##### VORHANDENES MATERIAL

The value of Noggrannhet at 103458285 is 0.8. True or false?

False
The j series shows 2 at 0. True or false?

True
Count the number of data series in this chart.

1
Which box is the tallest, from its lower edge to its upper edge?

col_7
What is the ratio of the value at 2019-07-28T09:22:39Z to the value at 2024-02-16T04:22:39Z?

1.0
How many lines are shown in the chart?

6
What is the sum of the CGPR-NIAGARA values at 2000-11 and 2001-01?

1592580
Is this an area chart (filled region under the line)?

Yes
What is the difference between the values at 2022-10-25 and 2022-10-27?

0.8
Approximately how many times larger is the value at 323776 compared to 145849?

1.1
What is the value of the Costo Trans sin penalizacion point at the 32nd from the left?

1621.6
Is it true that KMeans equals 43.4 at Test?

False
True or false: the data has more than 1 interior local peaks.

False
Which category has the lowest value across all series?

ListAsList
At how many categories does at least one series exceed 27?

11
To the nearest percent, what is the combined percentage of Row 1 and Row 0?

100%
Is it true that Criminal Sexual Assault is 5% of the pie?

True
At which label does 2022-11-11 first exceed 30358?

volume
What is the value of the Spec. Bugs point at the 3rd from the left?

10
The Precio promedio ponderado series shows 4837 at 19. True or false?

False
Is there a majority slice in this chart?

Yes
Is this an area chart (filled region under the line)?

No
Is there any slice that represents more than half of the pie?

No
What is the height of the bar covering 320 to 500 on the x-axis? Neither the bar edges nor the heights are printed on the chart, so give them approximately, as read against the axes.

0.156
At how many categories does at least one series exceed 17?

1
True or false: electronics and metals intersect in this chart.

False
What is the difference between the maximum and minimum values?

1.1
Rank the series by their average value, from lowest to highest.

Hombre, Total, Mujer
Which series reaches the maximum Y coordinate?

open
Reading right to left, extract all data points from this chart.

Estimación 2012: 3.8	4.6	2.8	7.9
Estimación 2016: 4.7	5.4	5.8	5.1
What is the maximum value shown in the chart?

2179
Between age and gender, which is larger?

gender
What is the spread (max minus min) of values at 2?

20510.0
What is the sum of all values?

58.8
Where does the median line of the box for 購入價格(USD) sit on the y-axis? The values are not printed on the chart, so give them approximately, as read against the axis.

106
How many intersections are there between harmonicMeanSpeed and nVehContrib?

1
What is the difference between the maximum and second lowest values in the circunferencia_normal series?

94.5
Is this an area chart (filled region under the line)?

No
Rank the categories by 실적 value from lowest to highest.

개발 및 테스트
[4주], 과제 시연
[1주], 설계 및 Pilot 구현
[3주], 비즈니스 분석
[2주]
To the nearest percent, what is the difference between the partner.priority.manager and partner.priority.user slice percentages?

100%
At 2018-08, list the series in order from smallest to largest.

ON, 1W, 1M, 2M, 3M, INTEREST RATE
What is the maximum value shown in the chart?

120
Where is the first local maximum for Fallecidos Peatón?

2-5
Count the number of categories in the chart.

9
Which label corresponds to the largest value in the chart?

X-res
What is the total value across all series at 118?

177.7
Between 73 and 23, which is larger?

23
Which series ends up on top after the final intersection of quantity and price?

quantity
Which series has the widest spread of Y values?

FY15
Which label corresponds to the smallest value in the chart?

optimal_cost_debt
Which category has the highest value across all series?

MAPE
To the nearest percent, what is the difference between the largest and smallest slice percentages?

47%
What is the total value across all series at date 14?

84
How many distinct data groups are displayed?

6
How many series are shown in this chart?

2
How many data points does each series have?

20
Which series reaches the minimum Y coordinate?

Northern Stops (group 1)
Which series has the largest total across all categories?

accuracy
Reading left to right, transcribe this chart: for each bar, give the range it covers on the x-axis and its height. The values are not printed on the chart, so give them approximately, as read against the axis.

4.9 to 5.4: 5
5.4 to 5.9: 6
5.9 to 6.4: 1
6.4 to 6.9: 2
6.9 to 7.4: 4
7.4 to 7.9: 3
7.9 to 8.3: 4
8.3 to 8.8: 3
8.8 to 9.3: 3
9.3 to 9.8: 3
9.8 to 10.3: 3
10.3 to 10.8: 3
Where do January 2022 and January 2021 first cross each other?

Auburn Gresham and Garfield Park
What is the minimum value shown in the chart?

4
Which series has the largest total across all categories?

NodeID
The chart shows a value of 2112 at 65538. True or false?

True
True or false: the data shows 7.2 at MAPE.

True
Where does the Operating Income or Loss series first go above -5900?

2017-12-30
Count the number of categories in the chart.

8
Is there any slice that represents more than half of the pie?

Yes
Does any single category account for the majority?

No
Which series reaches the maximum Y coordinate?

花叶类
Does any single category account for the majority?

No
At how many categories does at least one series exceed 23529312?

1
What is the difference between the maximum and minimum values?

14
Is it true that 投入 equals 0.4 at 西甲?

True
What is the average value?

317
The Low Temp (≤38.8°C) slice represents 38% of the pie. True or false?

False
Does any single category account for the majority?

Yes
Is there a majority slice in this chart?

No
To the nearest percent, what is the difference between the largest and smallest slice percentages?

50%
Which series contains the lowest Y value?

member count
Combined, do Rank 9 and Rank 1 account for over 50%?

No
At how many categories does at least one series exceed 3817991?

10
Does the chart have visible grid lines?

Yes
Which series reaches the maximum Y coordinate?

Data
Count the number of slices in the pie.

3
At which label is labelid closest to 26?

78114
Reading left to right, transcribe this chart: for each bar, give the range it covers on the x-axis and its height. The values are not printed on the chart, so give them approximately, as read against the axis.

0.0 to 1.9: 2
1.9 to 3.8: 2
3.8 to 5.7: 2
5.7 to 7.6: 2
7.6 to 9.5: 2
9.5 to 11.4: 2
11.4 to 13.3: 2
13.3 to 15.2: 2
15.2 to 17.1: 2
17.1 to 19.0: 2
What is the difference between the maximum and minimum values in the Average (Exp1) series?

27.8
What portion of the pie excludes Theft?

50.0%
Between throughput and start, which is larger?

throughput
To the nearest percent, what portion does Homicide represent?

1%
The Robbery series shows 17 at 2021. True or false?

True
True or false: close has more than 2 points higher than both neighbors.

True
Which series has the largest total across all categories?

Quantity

##########

• **AUFGABE**
Gib das gesamte Material erneut wieder und ersetze dabei „Is it true that“ überall durch „Is it the case that“. Alles andere bleibt unverändert.

• **SCHRIFTLICHE ANTWORT**
The value of Noggrannhet at 103458285 is 0.8. True or false?

False
The j series shows 2 at 0. True or false?

True
Count the number of data series in this chart.

1
Which box is the tallest, from its lower edge to its upper edge?

col_7
What is the ratio of the value at 2019-07-28T09:22:39Z to the value at 2024-02-16T04:22:39Z?

1.0
How many lines are shown in the chart?

6
What is the sum of the CGPR-NIAGARA values at 2000-11 and 2001-01?

1592580
Is this an area chart (filled region under the line)?

Yes
What is the difference between the values at 2022-10-25 and 2022-10-27?

0.8
Approximately how many times larger is the value at 323776 compared to 145849?

1.1
What is the value of the Costo Trans sin penalizacion point at the 32nd from the left?

1621.6
Is it the case that KMeans equals 43.4 at Test?

False
True or false: the data has more than 1 interior local peaks.

False
Which category has the lowest value across all series?

ListAsList
At how many categories does at least one series exceed 27?

11
To the nearest percent, what is the combined percentage of Row 1 and Row 0?

100%
Is it the case that Criminal Sexual Assault is 5% of the pie?

True
At which label does 2022-11-11 first exceed 30358?

volume
What is the value of the Spec. Bugs point at the 3rd from the left?

10
The Precio promedio ponderado series shows 4837 at 19. True or false?

False
Is there a majority slice in this chart?

Yes
Is this an area chart (filled region under the line)?

No
Is there any slice that represents more than half of the pie?

No
What is the height of the bar covering 320 to 500 on the x-axis? Neither the bar edges nor the heights are printed on the chart, so give them approximately, as read against the axes.

0.156
At how many categories does at least one series exceed 17?

1
True or false: electronics and metals intersect in this chart.

False
What is the difference between the maximum and minimum values?

1.1
Rank the series by their average value, from lowest to highest.

Hombre, Total, Mujer
Which series reaches the maximum Y coordinate?

open
Reading right to left, extract all data points from this chart.

Estimación 2012: 3.8	4.6	2.8	7.9
Estimación 2016: 4.7	5.4	5.8	5.1
What is the maximum value shown in the chart?

2179
Between age and gender, which is larger?

gender
What is the spread (max minus min) of values at 2?

20510.0
What is the sum of all values?

58.8
Where does the median line of the box for 購入價格(USD) sit on the y-axis? The values are not printed on the chart, so give them approximately, as read against the axis.

106
How many intersections are there between harmonicMeanSpeed and nVehContrib?

1
What is the difference between the maximum and second lowest values in the circunferencia_normal series?

94.5
Is this an area chart (filled region under the line)?

No
Rank the categories by 실적 value from lowest to highest.

개발 및 테스트
[4주], 과제 시연
[1주], 설계 및 Pilot 구현
[3주], 비즈니스 분석
[2주]
To the nearest percent, what is the difference between the partner.priority.manager and partner.priority.user slice percentages?

100%
At 2018-08, list the series in order from smallest to largest.

ON, 1W, 1M, 2M, 3M, INTEREST RATE
What is the maximum value shown in the chart?

120
Where is the first local maximum for Fallecidos Peatón?

2-5
Count the number of categories in the chart.

9
Which label corresponds to the largest value in the chart?

X-res
What is the total value across all series at 118?

177.7
Between 73 and 23, which is larger?

23
Which series ends up on top after the final intersection of quantity and price?

quantity
Which series has the widest spread of Y values?

FY15
Which label corresponds to the smallest value in the chart?

optimal_cost_debt
Which category has the highest value across all series?

MAPE
To the nearest percent, what is the difference between the largest and smallest slice percentages?

47%
What is the total value across all series at date 14?

84
How many distinct data groups are displayed?

6
How many series are shown in this chart?

2
How many data points does each series have?

20
Which series reaches the minimum Y coordinate?

Northern Stops (group 1)
Which series has the largest total across all categories?

accuracy
Reading left to right, transcribe this chart: for each bar, give the range it covers on the x-axis and its height. The values are not printed on the chart, so give them approximately, as read against the axis.

4.9 to 5.4: 5
5.4 to 5.9: 6
5.9 to 6.4: 1
6.4 to 6.9: 2
6.9 to 7.4: 4
7.4 to 7.9: 3
7.9 to 8.3: 4
8.3 to 8.8: 3
8.8 to 9.3: 3
9.3 to 9.8: 3
9.8 to 10.3: 3
10.3 to 10.8: 3
Where do January 2022 and January 2021 first cross each other?

Auburn Gresham and Garfield Park
What is the minimum value shown in the chart?

4
Which series has the largest total across all categories?

NodeID
The chart shows a value of 2112 at 65538. True or false?

True
True or false: the data shows 7.2 at MAPE.

True
Where does the Operating Income or Loss series first go above -5900?

2017-12-30
Count the number of categories in the chart.

8
Is there any slice that represents more than half of the pie?

Yes
Does any single category account for the majority?

No
Which series reaches the maximum Y coordinate?

花叶类
Does any single category account for the majority?

No
At how many categories does at least one series exceed 23529312?

1
What is the difference between the maximum and minimum values?

14
Is it the case that 投入 equals 0.4 at 西甲?

True
What is the average value?

317
The Low Temp (≤38.8°C) slice represents 38% of the pie. True or false?

False
Does any single category account for the majority?

Yes
Is there a majority slice in this chart?

No
To the nearest percent, what is the difference between the largest and smallest slice percentages?

50%
Which series contains the lowest Y value?

member count
Combined, do Rank 9 and Rank 1 account for over 50%?

No
At how many categories does at least one series exceed 3817991?

10
Does the chart have visible grid lines?

Yes
Which series reaches the maximum Y coordinate?

Data
Count the number of slices in the pie.

3
At which label is labelid closest to 26?

78114
Reading left to right, transcribe this chart: for each bar, give the range it covers on the x-axis and its height. The values are not printed on the chart, so give them approximately, as read against the axis.

0.0 to 1.9: 2
1.9 to 3.8: 2
3.8 to 5.7: 2
5.7 to 7.6: 2
7.6 to 9.5: 2
9.5 to 11.4: 2
11.4 to 13.3: 2
13.3 to 15.2: 2
15.2 to 17.1: 2
17.1 to 19.0: 2
What is the difference between the maximum and minimum values in the Average (Exp1) series?

27.8
What portion of the pie excludes Theft?

50.0%
Between throughput and start, which is larger?

throughput
To the nearest percent, what portion does Homicide represent?

1%
The Robbery series shows 17 at 2021. True or false?

True
True or false: close has more than 2 points higher than both neighbors.

True
Which series has the largest total across all categories?

Quantity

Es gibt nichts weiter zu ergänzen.